DIRECTIONS FOR THIS TASK — Only the pictures are to be omitted; everything else in the listing must be reproduced exactly.

EXERCISE DATA —
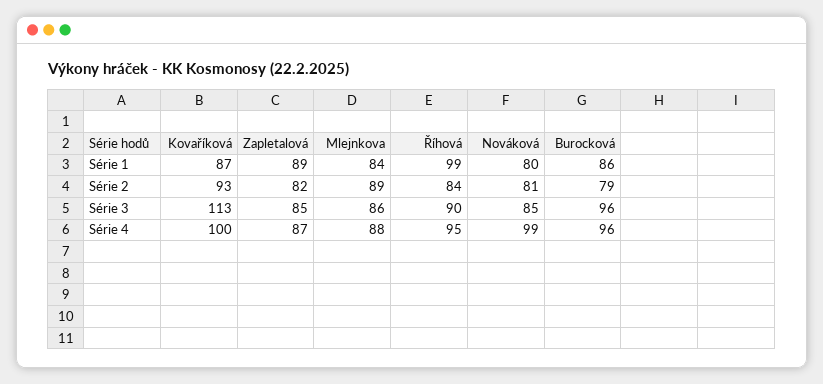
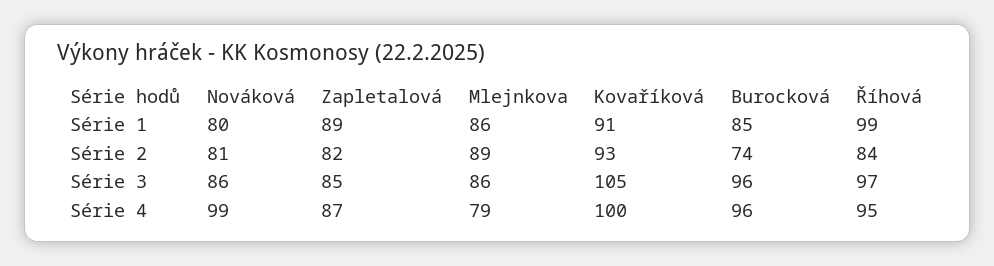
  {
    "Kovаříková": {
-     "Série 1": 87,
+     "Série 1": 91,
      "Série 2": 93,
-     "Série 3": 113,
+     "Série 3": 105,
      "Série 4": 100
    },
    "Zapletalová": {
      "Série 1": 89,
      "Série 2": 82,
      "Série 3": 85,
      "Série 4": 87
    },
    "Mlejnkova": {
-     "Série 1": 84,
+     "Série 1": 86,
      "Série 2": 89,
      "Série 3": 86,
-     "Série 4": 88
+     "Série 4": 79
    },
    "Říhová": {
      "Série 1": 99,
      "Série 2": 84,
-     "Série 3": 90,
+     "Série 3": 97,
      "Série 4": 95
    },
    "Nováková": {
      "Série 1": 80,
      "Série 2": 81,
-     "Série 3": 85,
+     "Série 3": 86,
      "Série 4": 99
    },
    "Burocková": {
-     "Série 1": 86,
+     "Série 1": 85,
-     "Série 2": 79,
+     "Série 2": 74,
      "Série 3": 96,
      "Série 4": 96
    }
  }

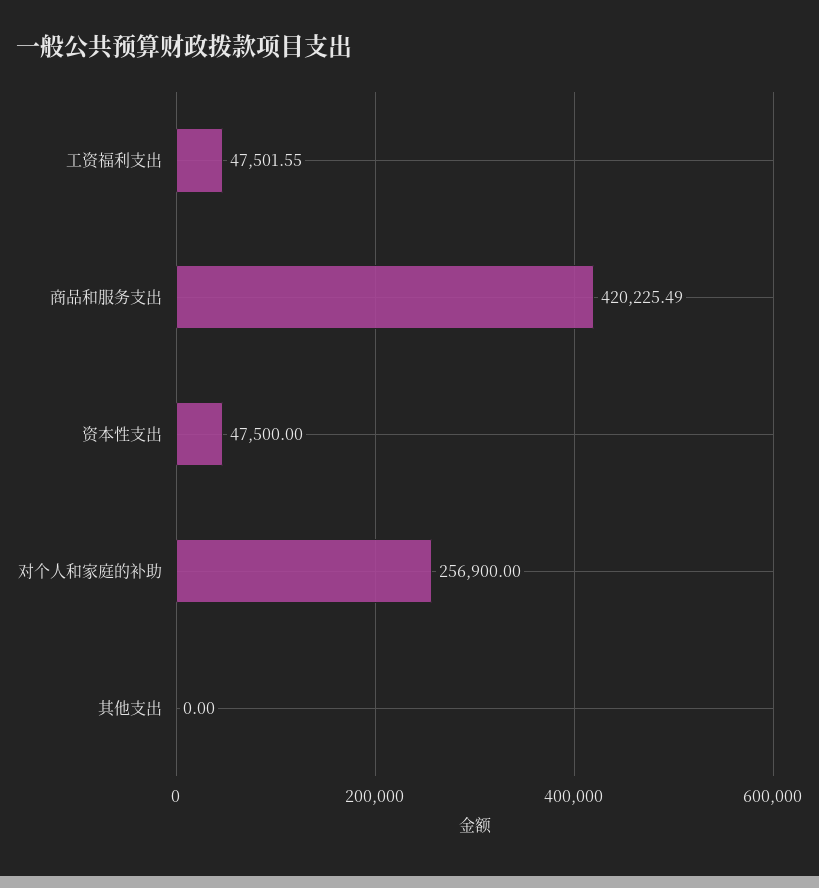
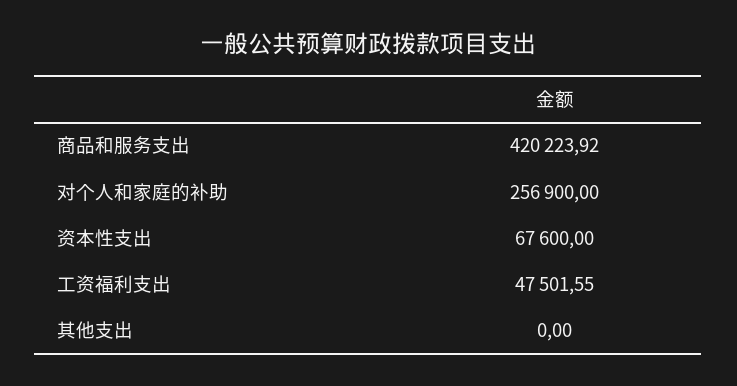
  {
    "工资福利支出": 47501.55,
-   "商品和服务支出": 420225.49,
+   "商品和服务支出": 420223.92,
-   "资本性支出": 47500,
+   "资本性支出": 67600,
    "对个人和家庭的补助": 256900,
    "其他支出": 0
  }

THE COMPLETED TASK —
  {
    "Kovаříková": {
-     "Série 1": 87,
+     "Série 1": 91,
      "Série 2": 93,
-     "Série 3": 113,
+     "Série 3": 105,
      "Série 4": 100
    },
    "Zapletalová": {
      "Série 1": 89,
      "Série 2": 82,
      "Série 3": 85,
      "Série 4": 87
    },
    "Mlejnkova": {
-     "Série 1": 84,
+     "Série 1": 86,
      "Série 2": 89,
      "Série 3": 86,
-     "Série 4": 88
+     "Série 4": 79
    },
    "Říhová": {
      "Série 1": 99,
      "Série 2": 84,
-     "Série 3": 90,
+     "Série 3": 97,
      "Série 4": 95
    },
    "Nováková": {
      "Série 1": 80,
      "Série 2": 81,
-     "Série 3": 85,
+     "Série 3": 86,
      "Série 4": 99
    },
    "Burocková": {
-     "Série 1": 86,
+     "Série 1": 85,
-     "Série 2": 79,
+     "Série 2": 74,
      "Série 3": 96,
      "Série 4": 96
    }
  }

  {
    "工资福利支出": 47501.55,
-   "商品和服务支出": 420225.49,
+   "商品和服务支出": 420223.92,
-   "资本性支出": 47500,
+   "资本性支出": 67600,
    "对个人和家庭的补助": 256900,
    "其他支出": 0
  }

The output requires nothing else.